New macOS malware ‘Cthulhu Stealer’ targets Apple users’ data

August 23, 2024Ravi LakshmananEndpoint Security/Data Privacy

Cybersecurity researchers have discovered a new information-stealing program that targets computers running Apple macOS and is designed to gather a wide range of information, underscoring the fact that cybercriminals are increasingly targeting the operating system.

The malware, dubbed Cthulhu Stealer, is available as a malware-as-a-service (MaaS) model for $500 per month starting in late 2023. It is capable of targeting both x86_64 and Arm architectures.

“Cthulhu Stealer is an Apple disk image (DMG) that is attached to two binaries, depending on the architecture,” said Tara Gould, a researcher at Cato Security. “The malware is written in Golang and disguises itself as legitimate software.”

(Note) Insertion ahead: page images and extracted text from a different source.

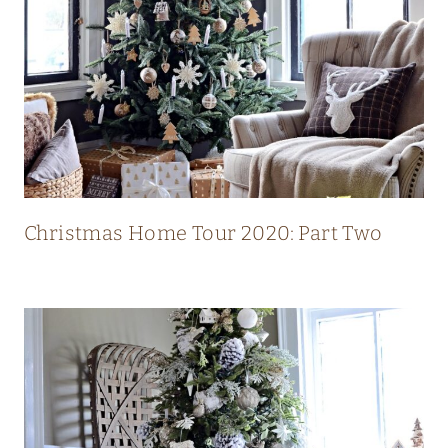
L
U
X
U
R
Y
M
O
Christmas Home Tour 2020: Part Two
D
E
R
N
C
O
U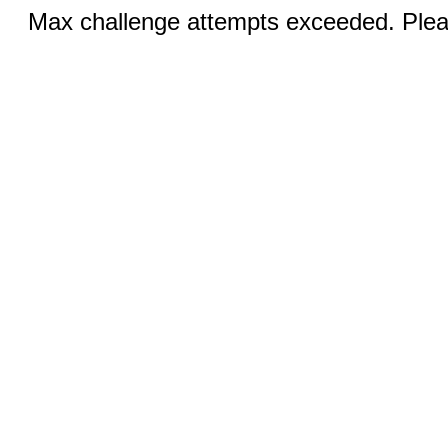
Max challenge attempts exceeded. Pleas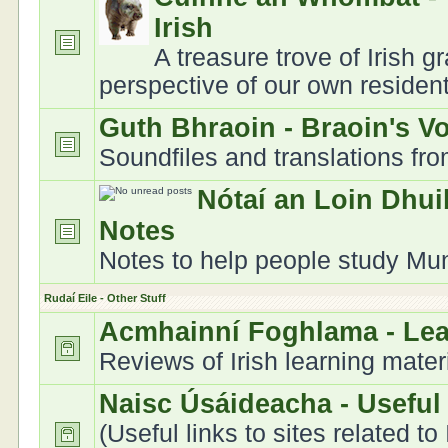
Irish
A treasure trove of Irish 
perspective of our own residen
Guth Bhraoin - Braoin's V
Soundfiles and translations fr
Nótaí an Loin Dhui
Notes
Notes to help people study Muns
Rudaí Eile - Other Stuff
Acmhainní Foghlama - Le
Reviews of Irish learning mater
Naisc Úsáideacha - Useful
(Useful links to sites related to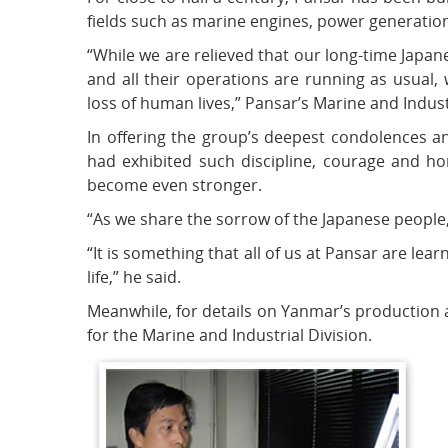
fields such as marine engines, power generation,
“While we are relieved that our long-time Japan
and all their operations are running as usual
loss of human lives,” Pansar’s Marine and Indust
In offering the group’s deepest condolences a
had exhibited such discipline, courage and h
become even stronger.
“As we share the sorrow of the Japanese people,
“It is something that all of us at Pansar are le
life,” he said.
Meanwhile, for details on Yanmar’s production 
for the Marine and Industrial Division.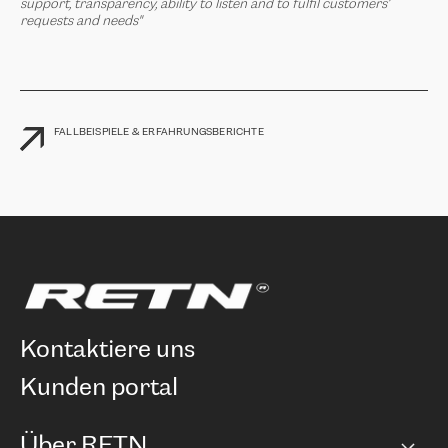
support, transparency, ability to listen and to fulfil customers’
requests and needs"
FALLBEISPIELE & ERFAHRUNGSBERICHTE
kontaktiere uns
kunden portal
Über RETN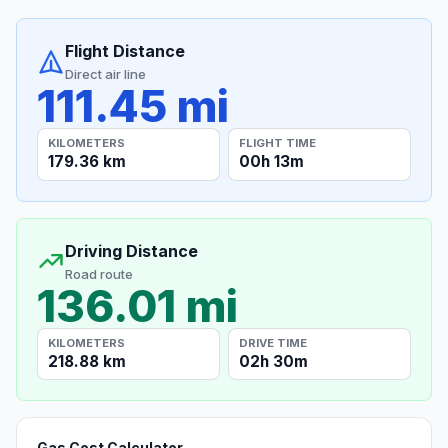
Flight Distance
Direct air line
111.45 mi
KILOMETERS
FLIGHT TIME
179.36 km
00h 13m
Driving Distance
Road route
136.01 mi
KILOMETERS
DRIVE TIME
218.88 km
02h 30m
Gas Cost Calculator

The programs it impersonates include CleanMyMac, Grand Theft Auto IV, and Adobe GenP. The latter is an open-source tool that patches Adobe apps to bypass Creative Cloud and activates them without a serial key.

Users who run an unsigned file after explicitly allowing it to run—bypassing Gatekeeper protection—are prompted to enter their system password. This is an osascript-based technique that has been adopted by Atomic Stealer, Cuckoo, MacStealer, and Banshee Stealer.

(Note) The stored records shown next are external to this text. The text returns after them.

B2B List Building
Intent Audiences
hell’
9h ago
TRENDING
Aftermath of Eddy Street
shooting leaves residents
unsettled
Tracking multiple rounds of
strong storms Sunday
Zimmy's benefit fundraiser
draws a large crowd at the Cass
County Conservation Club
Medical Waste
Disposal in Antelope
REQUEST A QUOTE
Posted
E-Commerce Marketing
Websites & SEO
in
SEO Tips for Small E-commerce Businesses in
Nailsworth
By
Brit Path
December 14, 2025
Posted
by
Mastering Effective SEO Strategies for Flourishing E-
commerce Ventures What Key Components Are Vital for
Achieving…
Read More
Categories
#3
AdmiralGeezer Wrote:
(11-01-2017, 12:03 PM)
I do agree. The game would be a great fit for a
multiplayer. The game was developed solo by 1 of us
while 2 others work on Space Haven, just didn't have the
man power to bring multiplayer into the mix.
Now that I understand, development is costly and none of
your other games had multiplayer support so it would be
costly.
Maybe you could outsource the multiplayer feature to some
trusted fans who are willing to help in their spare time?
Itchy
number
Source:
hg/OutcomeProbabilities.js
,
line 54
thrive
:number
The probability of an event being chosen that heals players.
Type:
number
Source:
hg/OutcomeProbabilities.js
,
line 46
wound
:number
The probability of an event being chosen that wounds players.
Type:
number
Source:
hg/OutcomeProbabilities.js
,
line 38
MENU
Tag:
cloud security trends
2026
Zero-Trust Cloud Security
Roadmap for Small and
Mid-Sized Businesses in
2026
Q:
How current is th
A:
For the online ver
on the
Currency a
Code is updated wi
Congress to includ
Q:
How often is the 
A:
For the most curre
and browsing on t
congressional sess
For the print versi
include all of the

The next step is a second prompt for the MetaMask password. Cthulhu Stealer is also designed to collect system information and dump iCloud Keychain passwords using an open-source tool called Chainbreaker.

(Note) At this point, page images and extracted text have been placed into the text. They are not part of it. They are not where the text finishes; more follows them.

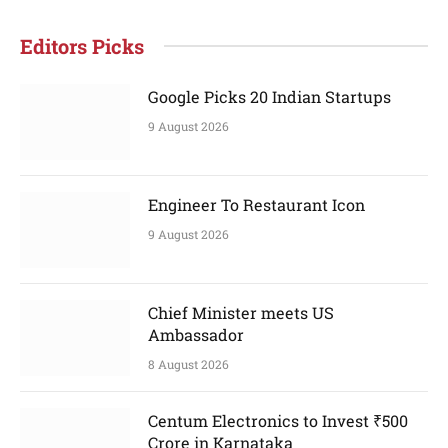
Editors Picks
Google Picks 20 Indian Startups
9 August 2026
Engineer To Restaurant Icon
9 August 2026
Chief Minister meets US
Ambassador
8 August 2026
Centum Electronics to Invest ₹500
Crore in Karnataka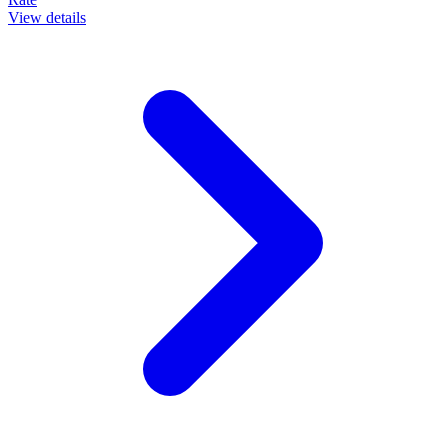
View details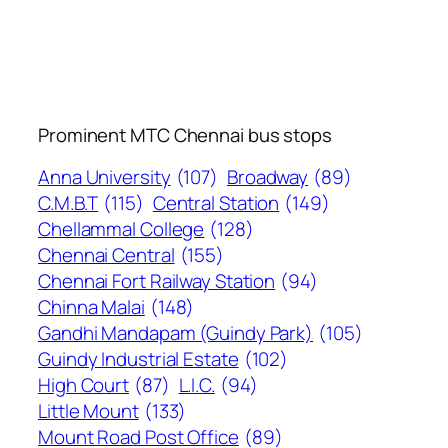
Prominent MTC Chennai bus stops
Anna University
(107)
Broadway
(89)
C.M.B.T
(115)
Central Station
(149)
Chellammal College
(128)
Chennai Central
(155)
Chennai Fort Railway Station
(94)
Chinna Malai
(148)
Gandhi Mandapam (Guindy Park)
(105)
Guindy Industrial Estate
(102)
High Court
(87)
L.I.C.
(94)
Little Mount
(133)
Mount Road Post Office
(89)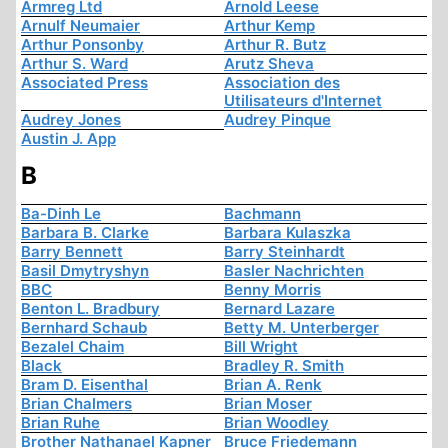
Armreg Ltd
Arnold Leese
Arnulf Neumaier
Arthur Kemp
Arthur Ponsonby
Arthur R. Butz
Arthur S. Ward
Arutz Sheva
Associated Press
Association des
Utilisateurs d'Internet
Audrey Jones
Audrey Pinque
Austin J. App
B
Ba-Dinh Le
Bachmann
Barbara B. Clarke
Barbara Kulaszka
Barry Bennett
Barry Steinhardt
Basil Dmytryshyn
Basler Nachrichten
BBC
Benny Morris
Benton L. Bradbury
Bernard Lazare
Bernhard Schaub
Betty M. Unterberger
Bezalel Chaim
Bill Wright
Black
Bradley R. Smith
Bram D. Eisenthal
Brian A. Renk
Brian Chalmers
Brian Moser
Brian Ruhe
Brian Woodley
Brother Nathanael Kapner
Bruce Friedemann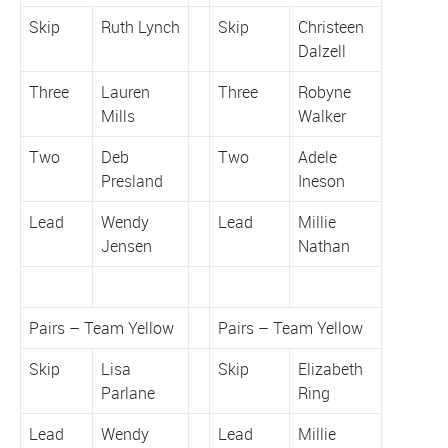
Skip
Ruth Lynch
Skip
Christeen
Dalzell
Three
Lauren
Three
Robyne
Mills
Walker
Two
Deb
Two
Adele
Presland
Ineson
Lead
Wendy
Lead
Millie
Jensen
Nathan
Pairs – Team Yellow
Pairs – Team Yellow
Skip
Lisa
Skip
Elizabeth
Parlane
Ring
Lead
Wendy
Lead
Millie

The stolen data, including web browser cookies and Telegram account information, is compressed and stored in a ZIP archive file and then transmitted to a command and control (C2) server.

“The main functionality of Cthulhu Stealer is to steal credentials and cryptocurrency wallets from various stores, including gaming accounts,” Gould said.

“The functionality and features of Cthulhu Stealer are very similar to Atomic Stealer, indicating that the creator of Cthulhu Stealer likely took Atomic Stealer and modified the code. The use of osascript to prompt the user for a password is similar in Atomic Stealer and Cthulhu, even with the same spelling errors.”

The people behind the malware are said to be no longer active, partly due to payment disputes that led to exit scam accusations from affiliates. As a result, the main developer has been permanently banned from the cybercrime marketplace used to advertise stealing software.

The Cthulhu Stealer isn’t particularly sophisticated, and lacks the anti-analysis techniques that could allow it to operate in stealth. It also lacks any distinguishing feature that would set it apart from other similar offerings in the underworld.

Although threats to macOS are much less common than those to Windows and Linux, users are advised to only download software from trusted sources, avoid installing unverified applications, and keep their systems updated to the latest security patches.

The surge in macOS malware has not gone unnoticed by Apple, which earlier this month announced an update to the next version of its operating system. The update aims to make it harder to open software that isn’t properly signed or notarized.

“In macOS Sequoia, users will no longer be able to Control-click to bypass Gatekeeper when opening software that is not properly signed or notarized,” Apple said. “They will need to go to System Settings > Privacy & Security to review the software’s security information before allowing it to run.”